## YOUR TASK
Return every line of the data below that contains the string "Powiat", treating uppercase and lowercase as different.

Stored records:
-=-=-
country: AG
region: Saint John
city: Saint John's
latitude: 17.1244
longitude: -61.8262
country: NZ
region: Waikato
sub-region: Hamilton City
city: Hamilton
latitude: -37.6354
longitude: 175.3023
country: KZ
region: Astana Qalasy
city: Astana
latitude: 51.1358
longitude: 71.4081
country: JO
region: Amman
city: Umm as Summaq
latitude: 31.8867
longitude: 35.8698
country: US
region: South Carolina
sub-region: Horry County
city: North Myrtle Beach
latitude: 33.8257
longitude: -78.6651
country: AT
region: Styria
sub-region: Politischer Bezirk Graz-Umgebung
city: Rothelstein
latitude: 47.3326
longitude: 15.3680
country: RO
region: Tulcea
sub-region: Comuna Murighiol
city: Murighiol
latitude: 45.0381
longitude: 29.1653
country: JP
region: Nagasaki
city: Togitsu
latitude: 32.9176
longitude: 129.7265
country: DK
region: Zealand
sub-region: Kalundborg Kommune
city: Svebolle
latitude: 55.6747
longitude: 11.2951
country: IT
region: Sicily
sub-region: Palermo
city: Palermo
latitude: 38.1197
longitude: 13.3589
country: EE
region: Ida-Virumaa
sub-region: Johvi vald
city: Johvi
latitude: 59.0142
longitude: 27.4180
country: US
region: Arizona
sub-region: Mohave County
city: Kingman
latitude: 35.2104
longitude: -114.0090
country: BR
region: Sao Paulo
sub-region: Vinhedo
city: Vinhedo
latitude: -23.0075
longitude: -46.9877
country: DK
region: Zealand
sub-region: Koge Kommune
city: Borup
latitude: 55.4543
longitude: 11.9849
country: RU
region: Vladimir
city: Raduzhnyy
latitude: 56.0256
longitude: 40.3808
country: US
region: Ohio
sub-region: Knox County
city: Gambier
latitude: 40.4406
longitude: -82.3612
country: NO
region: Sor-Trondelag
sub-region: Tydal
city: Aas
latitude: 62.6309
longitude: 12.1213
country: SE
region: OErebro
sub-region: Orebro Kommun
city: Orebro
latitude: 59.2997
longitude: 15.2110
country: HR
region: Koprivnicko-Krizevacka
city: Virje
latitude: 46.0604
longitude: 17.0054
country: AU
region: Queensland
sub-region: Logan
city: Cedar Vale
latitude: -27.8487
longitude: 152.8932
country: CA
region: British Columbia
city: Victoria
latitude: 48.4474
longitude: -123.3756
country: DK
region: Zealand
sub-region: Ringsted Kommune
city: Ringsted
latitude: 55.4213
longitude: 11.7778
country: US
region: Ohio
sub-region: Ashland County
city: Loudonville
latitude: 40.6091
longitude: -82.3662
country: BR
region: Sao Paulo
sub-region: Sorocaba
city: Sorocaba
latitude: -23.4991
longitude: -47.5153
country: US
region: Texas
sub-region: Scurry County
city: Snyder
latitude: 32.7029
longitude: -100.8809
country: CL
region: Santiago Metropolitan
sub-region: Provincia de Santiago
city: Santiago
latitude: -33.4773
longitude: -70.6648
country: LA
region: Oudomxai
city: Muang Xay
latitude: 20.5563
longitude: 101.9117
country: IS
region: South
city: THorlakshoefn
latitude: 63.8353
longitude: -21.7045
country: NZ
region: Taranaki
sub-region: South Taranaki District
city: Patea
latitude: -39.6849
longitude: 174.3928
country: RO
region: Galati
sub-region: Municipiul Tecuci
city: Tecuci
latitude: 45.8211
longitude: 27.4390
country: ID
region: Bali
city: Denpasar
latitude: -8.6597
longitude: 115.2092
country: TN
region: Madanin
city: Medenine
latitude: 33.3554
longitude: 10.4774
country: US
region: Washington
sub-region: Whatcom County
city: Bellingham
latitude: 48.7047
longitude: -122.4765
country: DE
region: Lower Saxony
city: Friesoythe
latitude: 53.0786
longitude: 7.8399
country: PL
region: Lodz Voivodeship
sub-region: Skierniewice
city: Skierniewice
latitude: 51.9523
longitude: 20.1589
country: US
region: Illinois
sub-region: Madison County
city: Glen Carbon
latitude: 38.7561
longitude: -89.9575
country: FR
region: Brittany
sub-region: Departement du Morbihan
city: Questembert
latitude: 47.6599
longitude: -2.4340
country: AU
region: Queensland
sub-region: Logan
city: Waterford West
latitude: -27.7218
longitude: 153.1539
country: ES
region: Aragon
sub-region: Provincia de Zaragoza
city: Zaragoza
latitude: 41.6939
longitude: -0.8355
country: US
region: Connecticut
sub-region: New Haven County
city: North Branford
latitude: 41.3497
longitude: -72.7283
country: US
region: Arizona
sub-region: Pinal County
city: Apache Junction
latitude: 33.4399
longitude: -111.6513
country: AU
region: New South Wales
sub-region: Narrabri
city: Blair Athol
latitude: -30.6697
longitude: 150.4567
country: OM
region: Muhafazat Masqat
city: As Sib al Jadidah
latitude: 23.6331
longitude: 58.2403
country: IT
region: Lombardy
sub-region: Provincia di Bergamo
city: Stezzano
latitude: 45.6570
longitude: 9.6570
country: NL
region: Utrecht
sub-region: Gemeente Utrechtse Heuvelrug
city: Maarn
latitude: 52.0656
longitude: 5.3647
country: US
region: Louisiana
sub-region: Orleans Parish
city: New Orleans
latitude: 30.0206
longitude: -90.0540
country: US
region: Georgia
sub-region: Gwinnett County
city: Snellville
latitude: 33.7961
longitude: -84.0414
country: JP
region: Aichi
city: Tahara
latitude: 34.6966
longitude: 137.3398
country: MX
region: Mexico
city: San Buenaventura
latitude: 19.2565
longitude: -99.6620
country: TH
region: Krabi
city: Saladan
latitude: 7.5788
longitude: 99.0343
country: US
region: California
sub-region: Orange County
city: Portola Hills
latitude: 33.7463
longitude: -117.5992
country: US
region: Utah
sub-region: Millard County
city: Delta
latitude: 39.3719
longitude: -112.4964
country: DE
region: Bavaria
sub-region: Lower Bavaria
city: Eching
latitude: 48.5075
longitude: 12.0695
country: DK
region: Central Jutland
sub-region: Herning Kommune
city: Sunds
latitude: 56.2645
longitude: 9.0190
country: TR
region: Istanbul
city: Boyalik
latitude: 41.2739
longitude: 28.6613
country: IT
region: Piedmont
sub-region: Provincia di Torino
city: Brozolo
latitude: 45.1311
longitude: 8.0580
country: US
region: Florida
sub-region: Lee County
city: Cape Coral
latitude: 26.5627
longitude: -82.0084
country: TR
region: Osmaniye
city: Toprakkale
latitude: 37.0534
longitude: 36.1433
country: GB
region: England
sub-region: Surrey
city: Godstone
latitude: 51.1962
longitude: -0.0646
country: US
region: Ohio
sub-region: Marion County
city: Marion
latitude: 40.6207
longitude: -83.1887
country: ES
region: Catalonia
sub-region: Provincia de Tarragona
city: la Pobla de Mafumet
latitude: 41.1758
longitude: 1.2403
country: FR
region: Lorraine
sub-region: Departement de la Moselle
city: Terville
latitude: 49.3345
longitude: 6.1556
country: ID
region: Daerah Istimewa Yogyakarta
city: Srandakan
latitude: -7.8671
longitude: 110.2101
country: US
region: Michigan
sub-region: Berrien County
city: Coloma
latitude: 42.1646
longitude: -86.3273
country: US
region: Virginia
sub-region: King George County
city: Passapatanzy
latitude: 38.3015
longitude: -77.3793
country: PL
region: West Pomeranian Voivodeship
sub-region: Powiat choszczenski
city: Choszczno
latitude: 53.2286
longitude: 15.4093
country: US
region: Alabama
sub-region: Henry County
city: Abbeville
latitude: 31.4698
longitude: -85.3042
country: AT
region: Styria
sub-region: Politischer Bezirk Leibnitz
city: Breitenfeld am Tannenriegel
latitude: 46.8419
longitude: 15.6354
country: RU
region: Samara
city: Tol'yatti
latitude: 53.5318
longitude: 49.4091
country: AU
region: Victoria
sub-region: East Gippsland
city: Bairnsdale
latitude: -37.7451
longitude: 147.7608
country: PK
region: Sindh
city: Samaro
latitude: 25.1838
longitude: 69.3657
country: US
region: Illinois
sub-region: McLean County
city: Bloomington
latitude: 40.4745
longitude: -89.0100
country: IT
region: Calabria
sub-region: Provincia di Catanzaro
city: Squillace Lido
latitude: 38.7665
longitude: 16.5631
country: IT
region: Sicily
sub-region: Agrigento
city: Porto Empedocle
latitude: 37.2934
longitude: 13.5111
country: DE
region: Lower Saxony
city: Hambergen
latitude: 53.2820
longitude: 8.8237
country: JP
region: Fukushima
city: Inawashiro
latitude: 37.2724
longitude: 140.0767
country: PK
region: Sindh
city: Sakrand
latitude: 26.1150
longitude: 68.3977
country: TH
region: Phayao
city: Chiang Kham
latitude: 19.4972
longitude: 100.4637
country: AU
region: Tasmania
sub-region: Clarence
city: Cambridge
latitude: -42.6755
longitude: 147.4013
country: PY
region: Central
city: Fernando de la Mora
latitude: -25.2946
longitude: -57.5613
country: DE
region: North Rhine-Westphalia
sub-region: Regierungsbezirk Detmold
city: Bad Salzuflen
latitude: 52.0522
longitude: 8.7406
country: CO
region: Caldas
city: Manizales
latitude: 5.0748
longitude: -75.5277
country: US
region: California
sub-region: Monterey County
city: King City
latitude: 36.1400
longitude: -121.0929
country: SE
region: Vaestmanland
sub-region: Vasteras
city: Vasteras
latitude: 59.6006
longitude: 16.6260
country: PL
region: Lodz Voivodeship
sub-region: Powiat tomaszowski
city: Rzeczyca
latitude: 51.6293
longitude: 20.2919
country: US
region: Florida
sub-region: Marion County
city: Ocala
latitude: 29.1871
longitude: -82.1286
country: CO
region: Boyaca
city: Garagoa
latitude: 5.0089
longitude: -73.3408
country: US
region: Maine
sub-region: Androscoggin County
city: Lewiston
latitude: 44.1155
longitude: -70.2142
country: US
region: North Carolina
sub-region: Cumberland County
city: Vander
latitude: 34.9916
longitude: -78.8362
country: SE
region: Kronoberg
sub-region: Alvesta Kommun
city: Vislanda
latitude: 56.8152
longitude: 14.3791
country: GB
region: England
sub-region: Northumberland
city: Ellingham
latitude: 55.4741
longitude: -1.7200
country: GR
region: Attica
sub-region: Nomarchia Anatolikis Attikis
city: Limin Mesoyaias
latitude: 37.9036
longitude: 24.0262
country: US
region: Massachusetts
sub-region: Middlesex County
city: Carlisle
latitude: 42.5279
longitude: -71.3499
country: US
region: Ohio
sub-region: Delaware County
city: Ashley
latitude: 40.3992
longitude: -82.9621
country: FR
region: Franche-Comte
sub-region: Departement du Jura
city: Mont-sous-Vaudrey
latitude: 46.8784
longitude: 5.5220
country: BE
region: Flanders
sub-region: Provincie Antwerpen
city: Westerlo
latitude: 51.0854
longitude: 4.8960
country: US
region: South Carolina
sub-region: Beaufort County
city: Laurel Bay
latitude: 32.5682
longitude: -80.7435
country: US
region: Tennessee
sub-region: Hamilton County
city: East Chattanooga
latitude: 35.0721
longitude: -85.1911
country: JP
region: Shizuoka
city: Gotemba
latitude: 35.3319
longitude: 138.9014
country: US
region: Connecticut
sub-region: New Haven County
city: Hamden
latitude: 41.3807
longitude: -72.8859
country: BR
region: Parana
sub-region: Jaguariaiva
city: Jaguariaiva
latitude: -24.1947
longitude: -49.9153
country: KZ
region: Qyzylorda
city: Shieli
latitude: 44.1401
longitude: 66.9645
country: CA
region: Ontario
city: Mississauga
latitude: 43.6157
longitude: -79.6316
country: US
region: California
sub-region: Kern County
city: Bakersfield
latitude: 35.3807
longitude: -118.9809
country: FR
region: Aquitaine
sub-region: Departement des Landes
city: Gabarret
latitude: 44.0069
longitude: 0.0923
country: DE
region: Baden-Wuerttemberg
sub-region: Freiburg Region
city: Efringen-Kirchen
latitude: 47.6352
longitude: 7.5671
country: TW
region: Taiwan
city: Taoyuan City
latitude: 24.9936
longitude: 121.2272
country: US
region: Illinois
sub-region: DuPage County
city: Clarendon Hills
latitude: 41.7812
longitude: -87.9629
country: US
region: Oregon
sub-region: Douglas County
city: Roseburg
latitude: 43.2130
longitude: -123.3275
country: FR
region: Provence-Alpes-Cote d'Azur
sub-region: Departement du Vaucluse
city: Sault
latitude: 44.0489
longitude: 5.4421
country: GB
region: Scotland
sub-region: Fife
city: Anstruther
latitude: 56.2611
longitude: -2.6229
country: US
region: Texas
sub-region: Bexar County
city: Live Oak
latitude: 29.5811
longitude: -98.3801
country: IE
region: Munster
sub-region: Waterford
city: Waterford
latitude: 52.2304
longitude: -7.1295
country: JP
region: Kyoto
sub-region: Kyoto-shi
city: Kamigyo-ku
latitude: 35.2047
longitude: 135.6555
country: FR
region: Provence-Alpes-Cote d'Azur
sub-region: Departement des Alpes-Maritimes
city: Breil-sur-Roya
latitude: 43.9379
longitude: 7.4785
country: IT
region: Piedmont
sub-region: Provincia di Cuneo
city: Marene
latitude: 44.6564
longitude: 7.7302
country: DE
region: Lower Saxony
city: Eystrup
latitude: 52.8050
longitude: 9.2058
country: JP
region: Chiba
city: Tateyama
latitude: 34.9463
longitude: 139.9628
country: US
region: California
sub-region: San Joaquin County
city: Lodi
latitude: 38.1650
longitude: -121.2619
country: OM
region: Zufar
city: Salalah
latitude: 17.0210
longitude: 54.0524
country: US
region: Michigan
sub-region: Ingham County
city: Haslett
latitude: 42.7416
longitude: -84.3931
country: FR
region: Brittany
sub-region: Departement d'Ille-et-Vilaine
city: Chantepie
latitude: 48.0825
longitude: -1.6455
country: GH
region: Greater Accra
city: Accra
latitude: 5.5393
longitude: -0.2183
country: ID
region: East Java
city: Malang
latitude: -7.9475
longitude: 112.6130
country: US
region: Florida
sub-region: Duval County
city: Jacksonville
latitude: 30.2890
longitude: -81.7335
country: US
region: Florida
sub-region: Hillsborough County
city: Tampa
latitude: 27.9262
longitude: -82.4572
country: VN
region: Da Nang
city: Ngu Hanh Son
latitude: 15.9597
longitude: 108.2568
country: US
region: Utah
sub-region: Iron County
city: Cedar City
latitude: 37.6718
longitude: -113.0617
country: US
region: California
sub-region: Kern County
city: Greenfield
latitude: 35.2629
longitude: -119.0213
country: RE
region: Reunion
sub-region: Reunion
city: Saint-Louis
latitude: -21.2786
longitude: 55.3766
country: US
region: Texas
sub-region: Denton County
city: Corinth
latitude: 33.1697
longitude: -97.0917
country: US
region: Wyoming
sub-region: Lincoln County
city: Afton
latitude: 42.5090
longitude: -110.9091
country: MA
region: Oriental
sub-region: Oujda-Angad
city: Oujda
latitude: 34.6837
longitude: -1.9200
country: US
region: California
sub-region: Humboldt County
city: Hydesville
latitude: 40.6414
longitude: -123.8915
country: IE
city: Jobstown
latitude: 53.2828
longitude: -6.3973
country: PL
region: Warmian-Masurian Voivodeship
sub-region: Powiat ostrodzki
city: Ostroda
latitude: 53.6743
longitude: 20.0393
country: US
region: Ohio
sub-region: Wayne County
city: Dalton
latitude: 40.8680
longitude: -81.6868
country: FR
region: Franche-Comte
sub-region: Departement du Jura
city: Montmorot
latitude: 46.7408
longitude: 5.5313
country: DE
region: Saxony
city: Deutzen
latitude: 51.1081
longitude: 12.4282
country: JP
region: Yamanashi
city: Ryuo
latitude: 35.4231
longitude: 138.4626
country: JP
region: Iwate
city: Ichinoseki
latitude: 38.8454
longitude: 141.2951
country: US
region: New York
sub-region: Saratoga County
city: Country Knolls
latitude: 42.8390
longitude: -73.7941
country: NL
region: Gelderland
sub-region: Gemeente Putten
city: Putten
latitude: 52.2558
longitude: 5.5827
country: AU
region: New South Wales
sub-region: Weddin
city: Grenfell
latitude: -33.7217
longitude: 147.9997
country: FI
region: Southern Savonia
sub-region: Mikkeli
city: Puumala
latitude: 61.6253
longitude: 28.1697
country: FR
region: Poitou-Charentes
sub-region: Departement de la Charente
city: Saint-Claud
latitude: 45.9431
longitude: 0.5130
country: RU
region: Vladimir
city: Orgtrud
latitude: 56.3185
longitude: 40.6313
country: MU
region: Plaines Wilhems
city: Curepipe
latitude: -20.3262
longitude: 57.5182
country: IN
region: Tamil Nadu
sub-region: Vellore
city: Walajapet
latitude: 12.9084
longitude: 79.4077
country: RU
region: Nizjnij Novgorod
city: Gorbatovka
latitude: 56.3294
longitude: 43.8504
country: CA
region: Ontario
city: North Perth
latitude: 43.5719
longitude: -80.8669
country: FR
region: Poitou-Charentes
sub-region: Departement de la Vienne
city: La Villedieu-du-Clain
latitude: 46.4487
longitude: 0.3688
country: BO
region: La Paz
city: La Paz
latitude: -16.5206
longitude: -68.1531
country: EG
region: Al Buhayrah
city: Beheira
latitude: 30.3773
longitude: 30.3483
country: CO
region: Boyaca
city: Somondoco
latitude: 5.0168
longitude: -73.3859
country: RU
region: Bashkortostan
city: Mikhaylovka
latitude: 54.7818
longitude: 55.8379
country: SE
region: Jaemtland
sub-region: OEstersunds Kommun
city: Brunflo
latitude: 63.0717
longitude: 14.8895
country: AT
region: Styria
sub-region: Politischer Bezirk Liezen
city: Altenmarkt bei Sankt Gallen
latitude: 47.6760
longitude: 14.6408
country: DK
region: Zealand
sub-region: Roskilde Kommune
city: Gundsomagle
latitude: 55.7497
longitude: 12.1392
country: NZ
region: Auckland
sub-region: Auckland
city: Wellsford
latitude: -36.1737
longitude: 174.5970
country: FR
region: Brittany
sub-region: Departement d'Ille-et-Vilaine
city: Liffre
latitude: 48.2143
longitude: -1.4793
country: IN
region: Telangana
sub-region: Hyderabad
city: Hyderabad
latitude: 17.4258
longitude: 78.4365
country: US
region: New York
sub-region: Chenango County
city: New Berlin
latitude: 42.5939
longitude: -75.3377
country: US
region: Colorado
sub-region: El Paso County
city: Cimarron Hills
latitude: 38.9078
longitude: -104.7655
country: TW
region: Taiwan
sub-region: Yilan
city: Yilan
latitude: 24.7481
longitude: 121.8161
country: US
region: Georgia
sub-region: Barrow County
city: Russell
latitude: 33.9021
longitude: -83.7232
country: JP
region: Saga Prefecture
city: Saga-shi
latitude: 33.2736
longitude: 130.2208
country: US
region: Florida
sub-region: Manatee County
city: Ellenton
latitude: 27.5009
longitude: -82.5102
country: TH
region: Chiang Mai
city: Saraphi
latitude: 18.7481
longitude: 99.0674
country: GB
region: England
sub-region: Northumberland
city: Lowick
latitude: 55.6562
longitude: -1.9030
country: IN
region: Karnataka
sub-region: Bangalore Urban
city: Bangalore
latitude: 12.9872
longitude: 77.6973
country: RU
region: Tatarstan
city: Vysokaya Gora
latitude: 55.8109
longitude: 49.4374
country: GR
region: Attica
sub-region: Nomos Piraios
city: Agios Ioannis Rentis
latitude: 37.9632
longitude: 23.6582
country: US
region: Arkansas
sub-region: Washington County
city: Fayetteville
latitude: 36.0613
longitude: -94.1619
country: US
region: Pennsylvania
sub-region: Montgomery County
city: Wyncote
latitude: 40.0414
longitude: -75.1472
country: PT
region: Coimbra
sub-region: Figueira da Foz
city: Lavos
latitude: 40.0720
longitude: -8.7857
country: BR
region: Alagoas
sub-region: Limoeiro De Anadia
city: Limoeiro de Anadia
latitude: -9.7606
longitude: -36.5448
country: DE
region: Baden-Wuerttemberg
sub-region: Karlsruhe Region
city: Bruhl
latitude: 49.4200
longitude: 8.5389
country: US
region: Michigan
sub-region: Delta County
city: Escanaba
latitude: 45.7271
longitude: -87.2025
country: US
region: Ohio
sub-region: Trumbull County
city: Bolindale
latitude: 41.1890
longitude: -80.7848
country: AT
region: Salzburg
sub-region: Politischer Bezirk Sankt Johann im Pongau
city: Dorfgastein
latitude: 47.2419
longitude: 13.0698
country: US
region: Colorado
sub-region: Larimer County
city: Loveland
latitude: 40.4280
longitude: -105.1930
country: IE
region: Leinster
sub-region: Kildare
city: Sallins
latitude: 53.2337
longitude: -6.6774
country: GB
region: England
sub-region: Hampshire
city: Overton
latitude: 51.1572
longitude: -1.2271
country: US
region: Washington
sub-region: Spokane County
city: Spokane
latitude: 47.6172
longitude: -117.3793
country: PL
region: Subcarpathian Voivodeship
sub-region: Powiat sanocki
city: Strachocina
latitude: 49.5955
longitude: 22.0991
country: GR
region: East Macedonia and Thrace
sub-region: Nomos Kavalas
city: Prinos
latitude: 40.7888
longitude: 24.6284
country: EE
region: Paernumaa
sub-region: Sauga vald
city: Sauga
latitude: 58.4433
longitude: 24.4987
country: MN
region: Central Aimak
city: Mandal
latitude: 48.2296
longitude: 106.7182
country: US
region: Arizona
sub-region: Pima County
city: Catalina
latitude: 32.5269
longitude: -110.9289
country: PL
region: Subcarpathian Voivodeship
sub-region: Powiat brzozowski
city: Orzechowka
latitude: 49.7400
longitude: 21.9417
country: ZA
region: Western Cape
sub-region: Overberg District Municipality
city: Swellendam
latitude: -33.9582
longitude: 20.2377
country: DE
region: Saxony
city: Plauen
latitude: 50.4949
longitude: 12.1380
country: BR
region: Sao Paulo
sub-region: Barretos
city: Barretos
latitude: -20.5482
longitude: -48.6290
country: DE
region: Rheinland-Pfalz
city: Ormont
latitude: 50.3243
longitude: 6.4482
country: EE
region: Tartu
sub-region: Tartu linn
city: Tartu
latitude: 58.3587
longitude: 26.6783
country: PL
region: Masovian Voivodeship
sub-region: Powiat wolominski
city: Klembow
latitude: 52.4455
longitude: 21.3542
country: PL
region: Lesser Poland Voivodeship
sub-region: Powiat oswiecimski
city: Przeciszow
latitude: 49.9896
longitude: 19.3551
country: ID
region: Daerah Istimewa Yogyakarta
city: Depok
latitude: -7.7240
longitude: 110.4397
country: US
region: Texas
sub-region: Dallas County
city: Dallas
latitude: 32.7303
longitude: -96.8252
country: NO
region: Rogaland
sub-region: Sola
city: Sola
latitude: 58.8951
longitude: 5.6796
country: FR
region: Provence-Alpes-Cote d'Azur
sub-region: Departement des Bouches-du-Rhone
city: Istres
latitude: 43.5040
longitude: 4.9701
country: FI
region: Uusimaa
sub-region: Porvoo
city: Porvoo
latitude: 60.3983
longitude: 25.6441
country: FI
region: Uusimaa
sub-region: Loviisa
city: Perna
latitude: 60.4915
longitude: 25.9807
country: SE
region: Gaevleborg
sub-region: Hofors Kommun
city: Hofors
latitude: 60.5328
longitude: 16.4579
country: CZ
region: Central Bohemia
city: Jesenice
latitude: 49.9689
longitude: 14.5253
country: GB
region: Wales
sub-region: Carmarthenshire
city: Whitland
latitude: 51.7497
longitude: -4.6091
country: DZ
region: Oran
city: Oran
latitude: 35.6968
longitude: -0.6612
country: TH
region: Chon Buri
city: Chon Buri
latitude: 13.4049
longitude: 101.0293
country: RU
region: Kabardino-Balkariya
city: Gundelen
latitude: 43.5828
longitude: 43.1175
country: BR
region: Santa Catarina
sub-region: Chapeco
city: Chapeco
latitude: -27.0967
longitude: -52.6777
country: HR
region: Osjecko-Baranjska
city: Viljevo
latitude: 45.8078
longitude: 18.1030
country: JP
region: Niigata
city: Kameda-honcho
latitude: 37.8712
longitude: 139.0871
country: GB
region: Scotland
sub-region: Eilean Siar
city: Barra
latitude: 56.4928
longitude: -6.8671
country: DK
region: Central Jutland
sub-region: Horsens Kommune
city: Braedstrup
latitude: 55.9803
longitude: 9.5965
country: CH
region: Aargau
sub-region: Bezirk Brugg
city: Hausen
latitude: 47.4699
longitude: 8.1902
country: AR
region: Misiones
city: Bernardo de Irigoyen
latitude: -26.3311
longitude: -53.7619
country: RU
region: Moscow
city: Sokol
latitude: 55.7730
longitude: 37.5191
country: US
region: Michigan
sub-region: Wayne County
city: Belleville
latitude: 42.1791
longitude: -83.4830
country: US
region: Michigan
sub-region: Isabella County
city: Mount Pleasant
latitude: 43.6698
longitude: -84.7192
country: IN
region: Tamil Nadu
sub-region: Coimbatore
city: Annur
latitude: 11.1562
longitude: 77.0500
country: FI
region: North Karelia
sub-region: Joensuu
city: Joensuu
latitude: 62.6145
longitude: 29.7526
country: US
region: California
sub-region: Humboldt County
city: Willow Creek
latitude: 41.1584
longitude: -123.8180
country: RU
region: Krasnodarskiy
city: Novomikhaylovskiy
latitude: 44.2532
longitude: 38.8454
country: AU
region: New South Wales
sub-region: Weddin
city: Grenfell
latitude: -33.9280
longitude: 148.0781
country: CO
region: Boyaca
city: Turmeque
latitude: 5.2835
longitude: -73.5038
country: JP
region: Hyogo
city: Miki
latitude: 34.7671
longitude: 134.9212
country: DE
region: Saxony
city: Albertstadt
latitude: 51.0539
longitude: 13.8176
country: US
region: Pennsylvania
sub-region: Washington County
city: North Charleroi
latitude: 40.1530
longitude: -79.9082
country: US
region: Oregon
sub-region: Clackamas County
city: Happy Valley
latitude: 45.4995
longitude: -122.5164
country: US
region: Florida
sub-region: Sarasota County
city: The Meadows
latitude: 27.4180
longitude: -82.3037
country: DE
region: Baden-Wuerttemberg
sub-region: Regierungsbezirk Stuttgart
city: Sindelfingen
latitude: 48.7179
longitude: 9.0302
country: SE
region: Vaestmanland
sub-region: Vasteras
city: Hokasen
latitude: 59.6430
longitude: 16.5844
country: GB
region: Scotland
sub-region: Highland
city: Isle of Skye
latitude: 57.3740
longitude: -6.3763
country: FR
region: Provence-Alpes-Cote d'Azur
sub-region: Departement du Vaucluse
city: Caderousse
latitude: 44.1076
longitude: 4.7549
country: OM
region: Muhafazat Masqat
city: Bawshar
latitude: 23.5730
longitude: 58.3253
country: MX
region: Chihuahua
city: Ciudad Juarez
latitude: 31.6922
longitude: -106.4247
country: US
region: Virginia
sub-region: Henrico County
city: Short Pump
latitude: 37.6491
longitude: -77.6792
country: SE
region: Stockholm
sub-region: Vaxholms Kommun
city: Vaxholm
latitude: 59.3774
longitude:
-=-=-
## OUTPUT FOR THIS TASK
sub-region: Powiat choszczenski
sub-region: Powiat tomaszowski
sub-region: Powiat ostrodzki
sub-region: Powiat sanocki
sub-region: Powiat brzozowski
sub-region: Powiat wolominski
sub-region: Powiat oswiecimski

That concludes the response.